Note that you can choose the empty set.

If there are multiple answers, you can print any.

If you are Python programmer, consider using PyPy instead of Python when you submit your code.

Input:

The first line of the input contains two integers $n$ and $m$ ($1 \le n \le 10^5, 0 \le m \le 300$) — the length of the array $a$ and the number of segments, respectively.

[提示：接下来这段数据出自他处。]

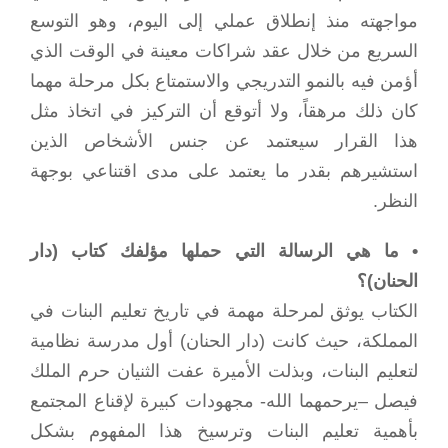
مواجهته منذ إنطلاق عملي إلى اليوم، وهو التوسع
السريع من خلال عقد شراكات معينة في الوقت الذي
أؤمن فيه بالنمو التدريجي والاستمتاع بكل مرحلة مهما
كان ذلك مرهقاً، ولا أتوقع أن التركيز في اتخاذ مثل
هذا القرار سيعتمد عن جنس الأشخاص الذين
استشيرهم بقدر ما يعتمد على مدى اقتناعي بوجهة
النظر.
• ما هي الرسالة التي حملها مؤلفك كتاب (دار
الحنان)؟
الكتاب يوثق لمرحلة مهمة في تاريخ تعليم البنات في
المملكة، حيث كانت (دار الحنان) أول مدرسة نظامية
لتعليم البنات، وبذلت الأميرة عفت الثنيان حرم الملك
فيصل –يرحمهما الله- مجهودات كبيرة لإقناع المجتمع
بأهمية تعليم البنات وترسيخ هذا المفهوم بشكل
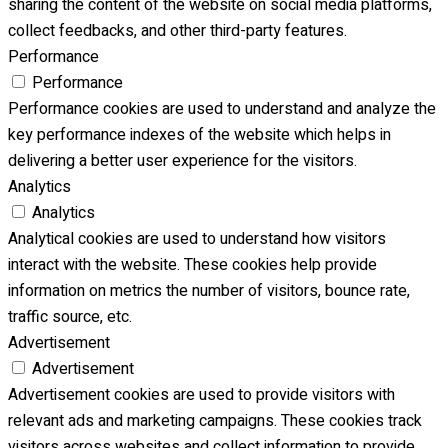
sharing the content of the website on social media platforms,
collect feedbacks, and other third-party features.
Performance
Performance
Performance cookies are used to understand and analyze the
key performance indexes of the website which helps in
delivering a better user experience for the visitors.
Analytics
Analytics
Analytical cookies are used to understand how visitors
interact with the website. These cookies help provide
information on metrics the number of visitors, bounce rate,
traffic source, etc.
Advertisement
Advertisement
Advertisement cookies are used to provide visitors with
relevant ads and marketing campaigns. These cookies track
visitors across websites and collect information to provide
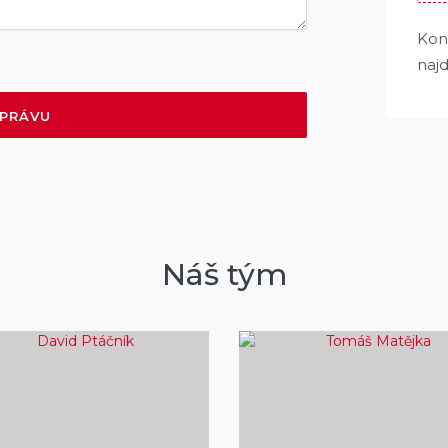
Kont
naj
ZPRÁVU
Náš tým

The second line of the input contains $n$ integers $a_1, a_2, \dots, a_n$ ($-10^6 \le a_i \le 10^6$), where $a_i$ is the value of the $i$-th element of the array $a$.

The next $m$ lines are contain two integers each. The $j$-th of them contains two integers $l_j$ and $r_j$ ($1 \le l_j \le r_j \le n$), where $l_j$ and $r_j$ are the ends of the $j$-th segment.

Output

In the first line of the output print one integer $d$ — the maximum possible value $\max\limits_{i=1}^{n}b_i - \min\limits_{i=1}^{n}b_i$ if $b$ is the array obtained by applying some subset of the given segments to the array $a$.

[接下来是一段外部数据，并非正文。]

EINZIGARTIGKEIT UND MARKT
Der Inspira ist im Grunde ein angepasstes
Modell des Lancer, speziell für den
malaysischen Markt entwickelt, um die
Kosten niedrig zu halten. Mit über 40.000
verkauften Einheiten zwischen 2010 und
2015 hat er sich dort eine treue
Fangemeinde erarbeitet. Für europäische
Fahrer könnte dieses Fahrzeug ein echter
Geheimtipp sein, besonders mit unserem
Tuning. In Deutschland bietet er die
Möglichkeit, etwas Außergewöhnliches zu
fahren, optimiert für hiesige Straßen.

In the second line of the output print one integer $q$ ($0 \le q \le m$) — the number of segments you apply.

In the third line print $q$ distinct integers $c_1, c_2, \dots, c_q$ in any order ($1 \le c_k \le m$) — indices of segments you apply to the array $a$ in such a way that the value $\max\limits_{i=1}^{n}b_i - \min\limits_{i=1}^{n}b_i$ of the obtained array $b$ is maximum possible.

If there are multiple answers, you can print any.

Sample Input:

5 4

2 -2 3 1 2

1 3

4 5

2 5

1 3

Sample Output:

6

2

4 1

Sample Input:

5 4

2 -2 3 1 4

3 5

3 4

2 4

2 5

Sample Output:

7

2

3 2

Sample Input:

1 0

1000000

Sample Output:

0

0

题目链接

题解:

有一个长为$n$的数列,有$m$个线段，每个线段将该线段区间的所有数减一，你可以选任意个线段，要求最大化极差并输出一种方案

这种极差的题一个套路是固定最大值求最小值

那么我们可以枚举每一个数作为最大值的方案，对不包含这个数的线段进行操作，然后找最大最小值即可，利用差分的思想单次操作可以$O(1)$,最后查询极值$O(n)$,这样我们就找到了一个$O(n^2)$的优秀算法，可以通过这题的简单版本

然后我们注意到线段数很少，只有$300$个，那么我们可以将原数列分为至多$600$段，每一段的数作为最大值时策略是相同的，我们就的到了$O(n \cdot m +m^2)$的算法，cf机子上跑得飞快

另外，可以用线段树加速操作得到$O(mlog(n))$的做法

甚至可以将$n$也变成$m$,因为我们只关心每一段的极值，可以把原数列切成至多$600$段，每一段记录最大最小值即可，复杂度为$O(m^2)$, 不知道为什么评论指出这个算法的老哥的代码跑的还没我$O(n \cdot m + m^2)$快...

AC代码:

#include <bits/stdc++.h>

using namespace std;

const int N = 1e5 + 10, M = 310;

int n, a[N], b[N], ans, l[M], r[M], m, rec, cnt;

set<int> key;

int main() {

	scanf("%d%d", &n, &m);

	for(int i = 1; i <= n; ++i)

		scanf("%d", &a[i]);

	for(int i = 1; i <= m; ++i) {

		scanf("%d%d", &l[i], &r[i]);

		key.insert(l[i]);

		key.insert(r[i] + 1);

	}

	ans = *max_element(a + 1, a + n + 1) - *min_element(a + 1, a + n + 1);

	for(auto it = key.begin(); it != key.end(); ++it) {

		int i = *it; ++cnt;

		memset(b, 0, sizeof(b));

		int mx = -1e9, mn = 1e9, sum = 0;

		for(int j = 1; j <= m; ++j) {

			if(l[j] <= i && i <= r[j]) continue;

			b[l[j]]--, b[r[j] + 1]++;

		}

		for(int j = 1; j <= n; ++j) {

			sum += b[j];

			mx = max(mx, a[j] + sum);

			mn = min(mn, a[j] + sum);

		}

		if(mx - mn > ans) {

			rec = i;

			ans = mx - mn;

		}

	}

	printf("%d\n", ans);

	if(rec) {

		vector<int> res;

		for(int i = 1; i <= m; ++i) {

			if(l[i] <= rec && rec <= r[i]) continue;

			res.push_back(i);

		}

		printf("%d\n", (int)res.size());

		for(int i = 0; i < res.size(); ++i)

			printf("%d%c", res[i], " \n"[i == res.size() - 1]);

	}

	else

		puts("0\n");

	return 0;

}